Dataset extract:
============================================================

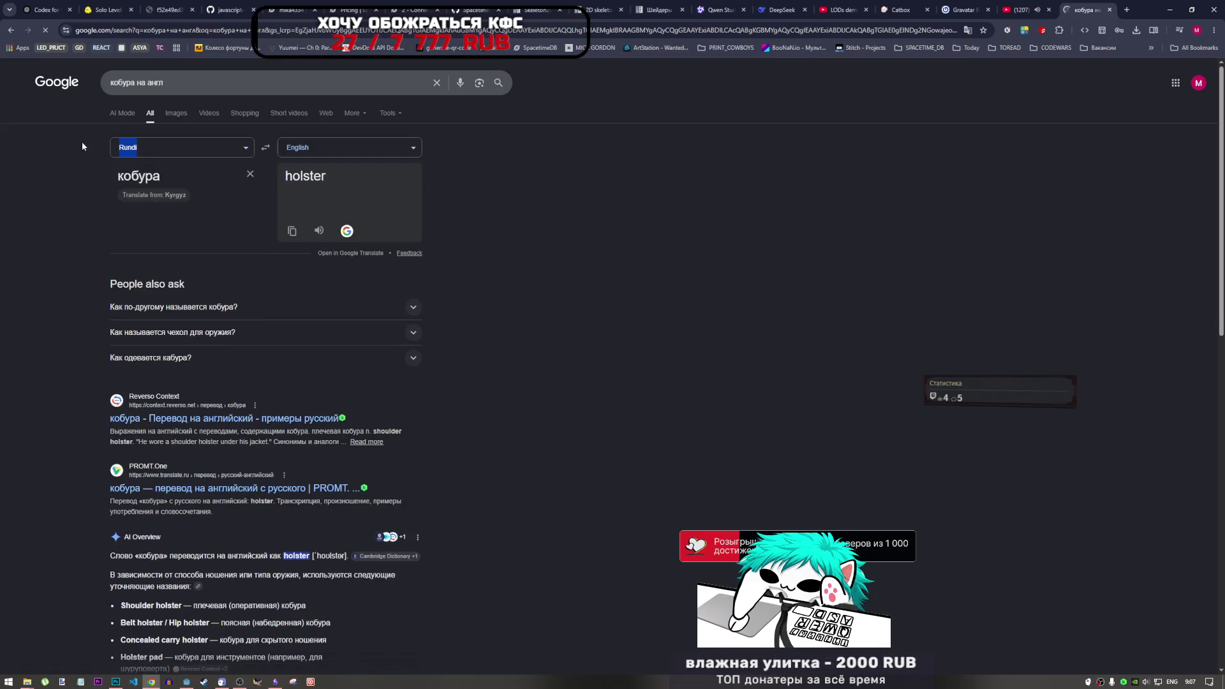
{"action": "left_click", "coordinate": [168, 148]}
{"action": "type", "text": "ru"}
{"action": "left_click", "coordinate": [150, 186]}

============================================================

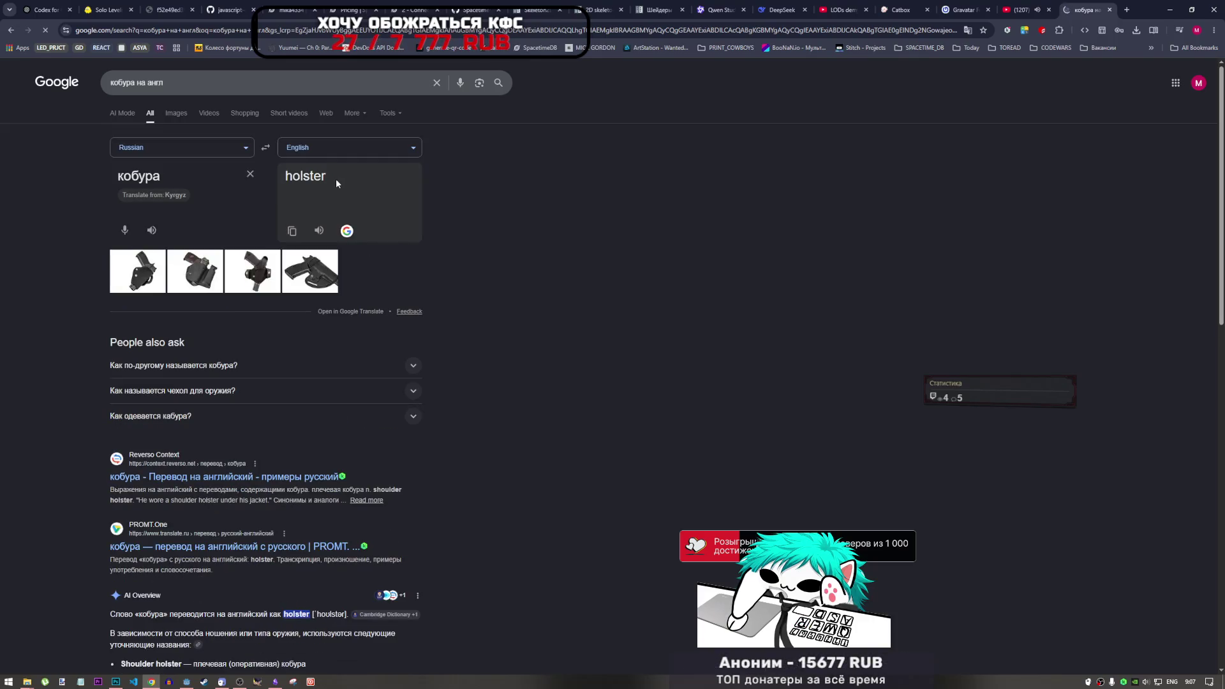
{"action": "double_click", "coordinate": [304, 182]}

============================================================

Problem: Find every line above that contains the word "coordinate", and return each one.

Response below:
{"action": "left_click", "coordinate": [168, 148]}
{"action": "left_click", "coordinate": [150, 186]}
{"action": "double_click", "coordinate": [304, 182]}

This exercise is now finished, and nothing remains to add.